Two things immediately stick out here. First, Caruthers pitching numbers are absolutely brilliant. If we counted him with the 20thand 21stcenturies we would see that he stands second to Whitey Ford in career winning percentage. He also had the best ERA+ of the bunch. So, we can safely say his case just got a whole lot stronger. Whitney would appear to be the opposite at first blush, but this is where the defensive independent pitching statistics (DIPS) come in. He had the lowest walk rate and tied for the lowest home run rate. So, why was his ERA+ so much worse?
Well, his Fielding Independent Pitching (FIP) came in nearly a quarter of a run lower (2.75) than his actual ERA (2.97). He led the league in FIP on two occasions, but never led the league in ERA. In many of his big loss seasons, the distance between the two was even greater. This is where the quality of team comes into play. Yes, we know pitchers can control the type of contact a hitter makes to a certain extent, but they can’t control whether the fielders behind him are butchers or not.
Caruthers career ERA was considerably lower (2.83 vs. 3.27) than his FIP. So, we can ask questions based on this fact. Was that because he was adept at getting hitters to hit to the strong part of the defense? Maybe. Was it more of a factor of luck that he played on better teams? Maybe. As is usually the case, it is probably a combination of these. Still, having a pitcher with a strikeout to walk ratio better than three to one when his contemporaries couldn’t muster a two to one ratio is eye-catching and worth exploring.
These numbers are rarely ever cut and dried. This is the main reason why we look at multiple numbers. On the one hand, Caruthers did pitch better in playoff conditions than in the regular season. His walk rate dropped slightly, and his strikeout rate increased slightly. Those are all good things. However, his won-loss record looks rather pedestrian. The same is true for Silver King despite some good pitching numbers.
How does this happen and why does it matter? Well, on the first count it happens because the competitive balance in the game at the time was out of whack. So, Caruthers and King likely beat up on weak competition during the season, but could not do that during the playoffs. It doesn’t matter in any real sense because of the sample sizes involved, but it does serve to illustrate the problems with looking at won-loss records in general. There is so much that is out of the pitcher’s control.
The three pitchers that didn’t pitch in the postseason illustrate the point in a different way. Their teams were not good enough to get there. Yet, two of them were good enough to win a majority of their games anyway. As we know, Whitney was not, but that probably had more to do with his team than him.
BWAR Cy Young Points
|Top 10||Top 5||CY||Points|
Keep in mind that leagues vacillated between eight and twelve teams during those days. Most teams had one or maybe two primary pitchers. So, finishing in the top ten was not as impressive as it would be today. So, we could look at top five finishes and Cy Youngs and come out more impressed with King than we were before. Just eyeballing the numbers above, the results would be slightly different, but still pretty close.

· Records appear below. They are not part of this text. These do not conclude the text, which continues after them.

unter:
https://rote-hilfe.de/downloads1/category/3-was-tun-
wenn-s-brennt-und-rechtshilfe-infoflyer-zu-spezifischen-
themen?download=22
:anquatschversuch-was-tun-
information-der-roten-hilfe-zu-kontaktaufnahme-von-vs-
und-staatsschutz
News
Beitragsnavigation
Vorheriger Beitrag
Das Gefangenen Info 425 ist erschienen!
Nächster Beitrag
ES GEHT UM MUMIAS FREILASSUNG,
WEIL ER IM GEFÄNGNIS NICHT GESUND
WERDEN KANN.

It seems pretty clear that Mullane belongs in the Hall of Fame. I’m not sure that will ever be rectified, but we can at least give him his due. Caruthers is an interesting case. He doesn’t fare quite as well here which indicates his won-loss record was greatly inflated. That’s always true. Ford was not the best pitcher in the game at the time in spite of his awesome won-loss record. He was one of the best though and the same is true of Caruthers. That should have been enough to get him in as well.